Ramainya Saung Ranggon oleh
pengunjung pada waktu-waktu tertentu terutama malam Jumat Kliwon, Sabtu Suro,
Maulid Nabi, Rajaban. Ritual yang dilakukan untuk karuhun dipimpin oleh kuncen
dengan memakai sarana untuk sesajen yaitu bunga-bunga dan buah-buahan yang
terdiri 7 macam yang dipersembahkan untuk para karuhun dengan memanjatkan
doa. Pada setiap bulan Maulid (Hijriah) dilakukan hajat ”Maulidan”, dengan
melakukan cuci pusaka dan dilanjutkan dengan hiburan jaipongan (Sunda Bekasi)

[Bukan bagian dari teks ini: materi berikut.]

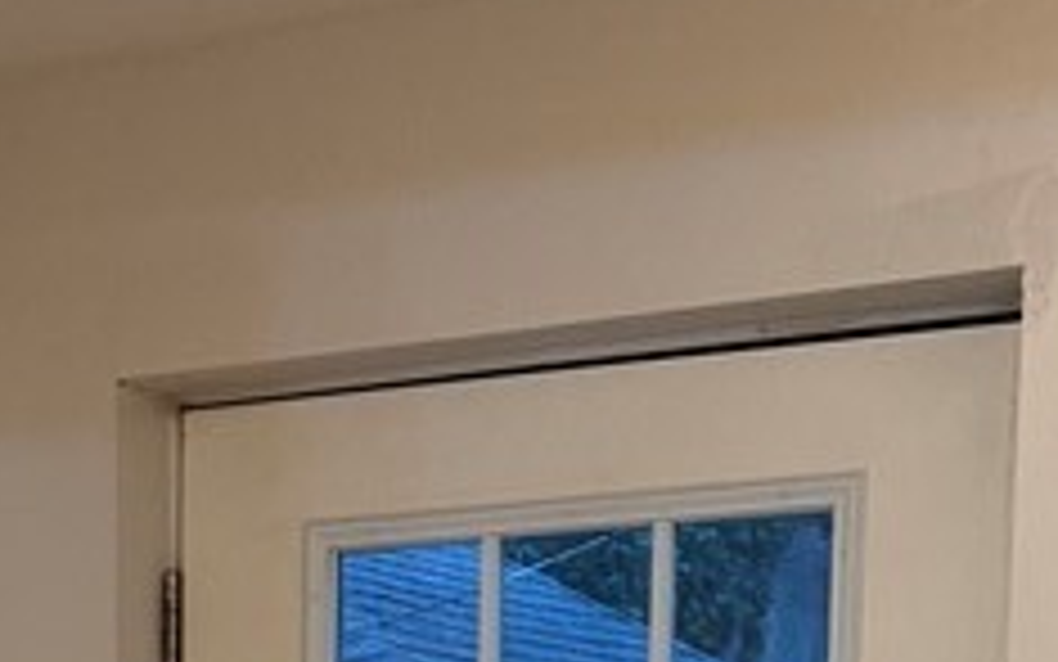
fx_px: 3201
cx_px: -180
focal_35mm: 111
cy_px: 1594
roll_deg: +1.4
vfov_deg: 10.2
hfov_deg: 17.9
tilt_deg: -11.8
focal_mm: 6.76
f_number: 1.78
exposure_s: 1/60
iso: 320
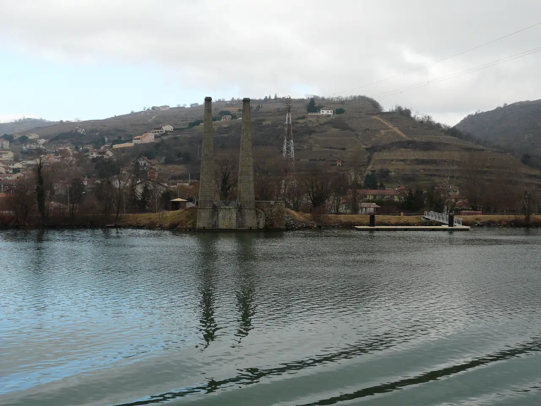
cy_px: 203
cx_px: 270
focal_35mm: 40
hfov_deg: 46.8
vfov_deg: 36.0
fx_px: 625
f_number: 5
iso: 100
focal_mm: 6.5
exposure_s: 1/250
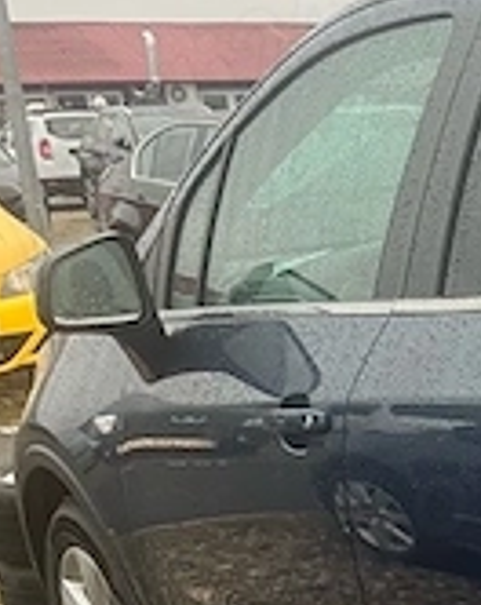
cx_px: 947
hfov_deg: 14.1
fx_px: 1643
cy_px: 663
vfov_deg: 19.9
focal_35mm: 92
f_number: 1.6
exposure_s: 1/50
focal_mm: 5.1
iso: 160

dan wayang kulit khas dari Bekasi (dengan budaya Betawi). Kegiatan hajat budaya
(cuci pusaka dan maulidan) dilakukan di halaman rumah Tradisional Saung Ranggon
dapat dijadikan sebagai daya tarik bila dikembangkan sebagai objek wisata
budaya. Selain itu juga Saung Ranggon ini sering dijadikan Tempat Rapat para
anggota Pemerintahan (Sarahsehan).
Nasib
Saung Ranggon sebagai Cagar Budaya di Kabupaten Bekasi ini pun masih butuh
perhatian lebih karena menurut penuturan ibu Sri, Pemerintah yang sekarang
kurang perhatian “Belum ada perhatian lebih dari pemerintah, paling setiap tiga
bulan sekali petugas kebersihan datang untuk membersihkan Saung Ranggon. Apalagi
pemerintahan yang sekarang, Bupati yang baru belum pernah datang, paling
anggotanya saja yang datang itu pun kalau mereka mau menggadakan rapat disini,
selebihnya kita harus mengajukan proposal untuk mendapatkan dana”. Beliau pun
menambahkan kembali “Itu musholah yang berada disamping itu adalah hasil swadaya
warga sekitar bukan dari pemerintah dan tempat wudhu simapinya belum kelar
dibangun karan tersendatnya dana, jadi kami harus mengupulkan swadaya dari
warga sekitar dan sumbangan dari pengunjung yang datang”.